“Road to 2020” U-23アジア選手権2018準優勝のベトナムが東京五輪に照準

遂に開幕した2018年のJ1。開幕節で激突した広島と札幌の一戦は、ともにタイ代表選手が所属することからタイダービーとして注目された。試合は新加入ティーラシンの決勝弾で広島が勝利。そして東南アジアでタイと鎬を削るベトナム。1月のAFC U-23選手権では準優勝を達成。躍進する東南アジア、彼らは五輪、W杯を見据えている。

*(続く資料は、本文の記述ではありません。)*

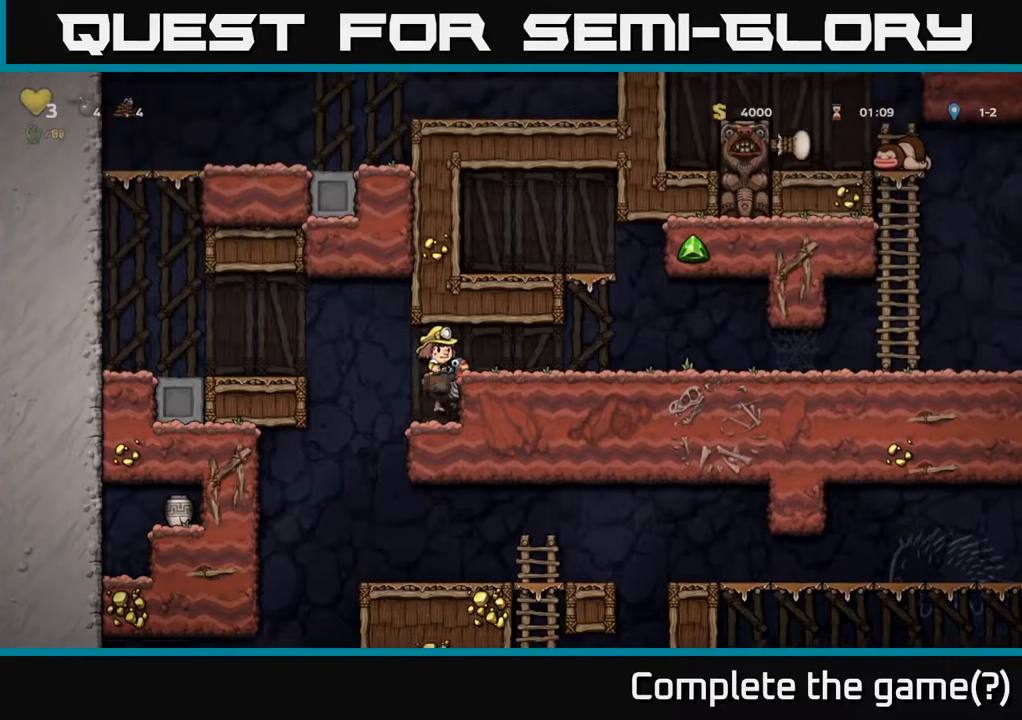
{"buttons": ["DPAD_RIGHT"], "left_stick": "center", "right_stick": "center", "events": [[183, "A", "down"], [333, "A", "up"]]}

躍進する東南アジア、若きベトナム代表は東京五輪を目指す

出典: https://laodong.vn/giao-duc/gs-truong-nguyen-thanh-tu-u23-viet-nam-va-bai-hoc-cho-phat-trien-khoa-hoc-giao-duc-588866.ldo

今年1月に中国で開催されたAFC U-23選手権2018で、東南アジアのダークホースであるベトナム代表が史上初となる準優勝の快挙を達成した。韓国人のパク・ハンソ監督率いるベトナムは、今大会のグループリーグD組で強豪オーストラリアを破って初白星を挙げると、1勝1敗1分で同組2位通過。決勝トーナメントでは、中東のイラクとカタールを延長・PK戦の末に下して決勝にコマを進めた。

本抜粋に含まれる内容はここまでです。